Nothing in the records should change; write them all out again.

> **ENTRIES SUPPLIED**
↓
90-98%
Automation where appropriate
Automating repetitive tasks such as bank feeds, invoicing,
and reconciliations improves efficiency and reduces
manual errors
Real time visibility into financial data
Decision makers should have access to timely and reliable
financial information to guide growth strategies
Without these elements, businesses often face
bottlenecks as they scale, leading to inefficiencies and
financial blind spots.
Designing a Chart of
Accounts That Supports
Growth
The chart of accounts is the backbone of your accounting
↑
> **WRITTEN RESPONSE**
90-98%
Automation where appropriate
Automating repetitive tasks such as bank feeds, invoicing,
and reconciliations improves efficiency and reduces
manual errors
Real time visibility into financial data
Decision makers should have access to timely and reliable
financial information to guide growth strategies
Without these elements, businesses often face
bottlenecks as they scale, leading to inefficiencies and
financial blind spots.
Designing a Chart of
Accounts That Supports
Growth
The chart of accounts is the backbone of your accounting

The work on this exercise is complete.